** Text excerpt follows **

If that could happen on one day, why can't the Christmas Truce happen every day?
Hmm.
That's a good question.
So, for those who don't know the story, very, very briefly, in World War I, There was no shooting on Christmas Eve and the trenches were close enough in World War I that the British and the Germans could hear each other and a German baritone Broke the frigid silence of that frosty Eve singing,
Holy night, silent night, holy night, all is calm, all is bright.
In German, which I haven't spoken since I was about three.
But after they listened to this beautiful German baritone singing Silent Night, they then returned with their own songs, and the songs went back and forth, and they ended up with some people who spoke each other's language.
They brought a football out.
They played soccer in no man's land.
And this was a huge problem.
You know, what is called discipline in the army is simply making soldiers more afraid of their commanders than they are even of the enemy.
Boy, if you think the enemy is on the other side of the trench, you don't understand warfare.
In warfare, the enemy is on your side of the trench.

** End of Text excerpt **
** Information shown follows **

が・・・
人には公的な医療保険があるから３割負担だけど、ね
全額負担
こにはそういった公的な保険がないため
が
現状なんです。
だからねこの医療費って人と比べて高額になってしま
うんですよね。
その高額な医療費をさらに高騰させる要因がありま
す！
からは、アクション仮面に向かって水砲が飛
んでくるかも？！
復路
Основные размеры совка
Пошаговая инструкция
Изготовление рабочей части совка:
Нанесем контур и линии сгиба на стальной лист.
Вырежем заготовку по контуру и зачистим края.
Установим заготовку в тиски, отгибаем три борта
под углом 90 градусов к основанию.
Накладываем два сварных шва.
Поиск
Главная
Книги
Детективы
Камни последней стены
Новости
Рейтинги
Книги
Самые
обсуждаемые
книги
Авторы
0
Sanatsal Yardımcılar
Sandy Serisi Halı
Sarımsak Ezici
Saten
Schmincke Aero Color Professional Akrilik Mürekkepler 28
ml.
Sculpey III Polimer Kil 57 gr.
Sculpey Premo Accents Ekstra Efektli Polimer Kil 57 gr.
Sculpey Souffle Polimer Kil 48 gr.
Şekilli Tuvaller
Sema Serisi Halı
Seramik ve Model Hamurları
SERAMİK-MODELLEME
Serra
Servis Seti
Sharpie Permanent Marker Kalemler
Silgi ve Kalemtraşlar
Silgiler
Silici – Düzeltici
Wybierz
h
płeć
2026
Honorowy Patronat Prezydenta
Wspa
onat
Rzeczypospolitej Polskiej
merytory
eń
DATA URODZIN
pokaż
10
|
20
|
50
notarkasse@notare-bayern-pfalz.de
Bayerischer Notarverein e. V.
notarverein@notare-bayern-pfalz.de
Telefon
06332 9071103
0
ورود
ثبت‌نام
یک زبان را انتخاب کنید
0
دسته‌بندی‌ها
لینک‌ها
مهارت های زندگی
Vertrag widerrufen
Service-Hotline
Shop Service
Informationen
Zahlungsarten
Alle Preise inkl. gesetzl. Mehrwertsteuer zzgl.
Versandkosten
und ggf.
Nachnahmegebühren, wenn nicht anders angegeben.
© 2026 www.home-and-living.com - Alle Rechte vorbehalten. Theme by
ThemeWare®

** End of Information shown **

* Work instructions *
Continue the passage about the Christmas Truce from its last sentence.

* Exercise answer *
You know, just watch Mel Gibson's early movie, Gallipoli, for a view of soldiers who know, going over the top, and it's shredded with the angry hornets of nationalism, of the bullets just rip them apart.
And the reason why do they go over...
The trench wall to near a certain death.
Well, they go over the trench wall to near a certain death because they have at least a chance of surviving out in no man's land, but any man who does not go over the top of the trench wall is shot by his commanding officer.
And I don't know if that was common, I don't know if that was everywhere, but there are certainly indications of it and stories of it.
So, in war, you face the enemy on the other side because you actually have a better chance with the enemy on the other side than you do with the enemy on your side.
Desertion of duty, dereliction of duty, these were in the past.
I don't know about the law now, but they were in the past.
Military crimes, often punishable by death.
And, um...
And of course, if you got killed in the line of battle, then you would get the pension, right?
Those two cops, the Hispanic and the I think Asian cops who were just shot by the black guy in New York, they were posthumously promoted to the highest level of detective because their spouses gained 100% of the salary and benefits until they die.
So if you go over the top and you're killed in the line of duty, you might get a medal and your war widow is going to get her benefits.
But if you are shot for dereliction of duty or a refusal to walk into the hail of gunfire, then...
What happens is you are obviously...
It's a dishonorable discharge of gunpowder, to say the least.
I don't believe that any pensions go flowing towards your...
So, for your family, for your kids, for your life, you go over into the enemy territory.
So, it was not just that the soldiers in World War I... Just decided to kumbaya themselves in no man's land.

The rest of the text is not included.